TASK BRIEF:
Show every line from the entries that follow which holds the word "right".

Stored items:
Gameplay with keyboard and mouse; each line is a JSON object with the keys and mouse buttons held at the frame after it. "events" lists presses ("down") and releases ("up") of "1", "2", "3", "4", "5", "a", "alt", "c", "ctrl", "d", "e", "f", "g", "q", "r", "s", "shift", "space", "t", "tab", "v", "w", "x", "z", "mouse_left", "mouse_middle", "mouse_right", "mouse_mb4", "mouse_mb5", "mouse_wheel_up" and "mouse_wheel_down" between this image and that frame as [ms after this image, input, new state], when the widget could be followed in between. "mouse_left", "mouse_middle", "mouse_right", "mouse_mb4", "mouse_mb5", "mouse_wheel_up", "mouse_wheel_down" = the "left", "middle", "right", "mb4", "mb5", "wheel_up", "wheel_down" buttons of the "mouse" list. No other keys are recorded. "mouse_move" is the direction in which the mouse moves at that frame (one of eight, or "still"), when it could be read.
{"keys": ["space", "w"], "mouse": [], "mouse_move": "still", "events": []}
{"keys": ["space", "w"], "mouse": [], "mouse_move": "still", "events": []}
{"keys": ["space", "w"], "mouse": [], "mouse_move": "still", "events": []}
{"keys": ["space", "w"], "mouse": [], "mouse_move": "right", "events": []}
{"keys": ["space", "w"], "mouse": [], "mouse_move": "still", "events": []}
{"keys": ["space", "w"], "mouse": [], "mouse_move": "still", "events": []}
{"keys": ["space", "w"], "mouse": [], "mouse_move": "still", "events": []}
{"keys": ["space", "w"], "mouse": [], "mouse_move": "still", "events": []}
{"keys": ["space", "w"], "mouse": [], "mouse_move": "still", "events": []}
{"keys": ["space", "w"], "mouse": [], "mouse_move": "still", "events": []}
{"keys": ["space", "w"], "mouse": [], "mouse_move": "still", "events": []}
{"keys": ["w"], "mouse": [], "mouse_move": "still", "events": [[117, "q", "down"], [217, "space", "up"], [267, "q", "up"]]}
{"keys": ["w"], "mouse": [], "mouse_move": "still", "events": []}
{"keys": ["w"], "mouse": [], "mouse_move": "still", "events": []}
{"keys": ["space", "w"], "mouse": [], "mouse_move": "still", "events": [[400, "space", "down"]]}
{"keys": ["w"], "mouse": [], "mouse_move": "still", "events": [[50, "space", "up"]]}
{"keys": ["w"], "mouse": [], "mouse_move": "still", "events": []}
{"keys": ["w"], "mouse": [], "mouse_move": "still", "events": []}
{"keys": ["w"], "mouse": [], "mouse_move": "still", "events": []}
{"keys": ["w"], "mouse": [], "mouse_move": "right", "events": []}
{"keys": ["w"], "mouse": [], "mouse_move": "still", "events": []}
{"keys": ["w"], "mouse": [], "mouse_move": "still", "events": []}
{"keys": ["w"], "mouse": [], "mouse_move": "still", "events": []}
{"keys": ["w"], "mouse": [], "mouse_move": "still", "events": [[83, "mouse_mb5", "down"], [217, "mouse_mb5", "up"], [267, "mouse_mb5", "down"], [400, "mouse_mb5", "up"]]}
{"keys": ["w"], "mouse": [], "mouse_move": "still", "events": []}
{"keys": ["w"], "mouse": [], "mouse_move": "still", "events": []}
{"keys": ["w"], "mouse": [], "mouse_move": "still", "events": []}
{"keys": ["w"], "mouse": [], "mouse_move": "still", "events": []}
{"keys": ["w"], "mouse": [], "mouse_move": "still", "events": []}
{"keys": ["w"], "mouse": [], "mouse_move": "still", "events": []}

REPLY:
Gameplay with keyboard and mouse; each line is a JSON object with the keys and mouse buttons held at the frame after it. "events" lists presses ("down") and releases ("up") of "1", "2", "3", "4", "5", "a", "alt", "c", "ctrl", "d", "e", "f", "g", "q", "r", "s", "shift", "space", "t", "tab", "v", "w", "x", "z", "mouse_left", "mouse_middle", "mouse_right", "mouse_mb4", "mouse_mb5", "mouse_wheel_up" and "mouse_wheel_down" between this image and that frame as [ms after this image, input, new state], when the widget could be followed in between. "mouse_left", "mouse_middle", "mouse_right", "mouse_mb4", "mouse_mb5", "mouse_wheel_up", "mouse_wheel_down" = the "left", "middle", "right", "mb4", "mb5", "wheel_up", "wheel_down" buttons of the "mouse" list. No other keys are recorded. "mouse_move" is the direction in which the mouse moves at that frame (one of eight, or "still"), when it could be read.
{"keys": ["space", "w"], "mouse": [], "mouse_move": "right", "events": []}
{"keys": ["w"], "mouse": [], "mouse_move": "right", "events": []}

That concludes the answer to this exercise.